__JOB__:
Reproduce the lines of the entries below without any change, starting at the line that contains "family: Onagraceae" and ending at the final line of the entries.

__INFORMATION GIVEN__:
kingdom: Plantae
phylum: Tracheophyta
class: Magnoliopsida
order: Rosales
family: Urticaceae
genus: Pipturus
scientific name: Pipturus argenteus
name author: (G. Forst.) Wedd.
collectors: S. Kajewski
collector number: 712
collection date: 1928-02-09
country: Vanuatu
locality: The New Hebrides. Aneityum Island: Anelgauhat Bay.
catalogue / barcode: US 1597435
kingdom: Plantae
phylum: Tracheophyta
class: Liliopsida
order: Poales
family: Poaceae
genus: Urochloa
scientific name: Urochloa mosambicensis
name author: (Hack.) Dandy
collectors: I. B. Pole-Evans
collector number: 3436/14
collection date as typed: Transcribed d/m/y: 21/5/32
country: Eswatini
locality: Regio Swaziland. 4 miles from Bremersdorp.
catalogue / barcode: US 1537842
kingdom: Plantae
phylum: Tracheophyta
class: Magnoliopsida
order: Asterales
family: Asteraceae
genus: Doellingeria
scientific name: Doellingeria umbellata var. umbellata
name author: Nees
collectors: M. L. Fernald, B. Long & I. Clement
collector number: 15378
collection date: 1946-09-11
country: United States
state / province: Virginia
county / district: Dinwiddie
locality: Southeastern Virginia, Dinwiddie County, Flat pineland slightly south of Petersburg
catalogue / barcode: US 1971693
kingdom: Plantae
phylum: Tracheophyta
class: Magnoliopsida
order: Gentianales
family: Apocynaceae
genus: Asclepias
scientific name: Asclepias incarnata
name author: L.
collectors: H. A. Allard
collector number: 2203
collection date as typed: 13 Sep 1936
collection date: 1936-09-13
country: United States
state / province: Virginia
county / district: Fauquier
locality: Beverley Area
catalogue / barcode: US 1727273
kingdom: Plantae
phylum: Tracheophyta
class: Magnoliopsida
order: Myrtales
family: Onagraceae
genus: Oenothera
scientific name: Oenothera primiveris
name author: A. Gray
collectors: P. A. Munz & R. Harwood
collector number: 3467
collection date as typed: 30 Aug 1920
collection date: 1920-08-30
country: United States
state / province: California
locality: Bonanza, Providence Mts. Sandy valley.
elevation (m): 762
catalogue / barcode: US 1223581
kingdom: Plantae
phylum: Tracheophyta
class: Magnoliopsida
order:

__RESULT BELOW__:
family: Onagraceae
genus: Oenothera
scientific name: Oenothera primiveris
name author: A. Gray
collectors: P. A. Munz & R. Harwood
collector number: 3467
collection date as typed: 30 Aug 1920
collection date: 1920-08-30
country: United States
state / province: California
locality: Bonanza, Providence Mts. Sandy valley.
elevation (m): 762
catalogue / barcode: US 1223581
kingdom: Plantae
phylum: Tracheophyta
class: Magnoliopsida
order:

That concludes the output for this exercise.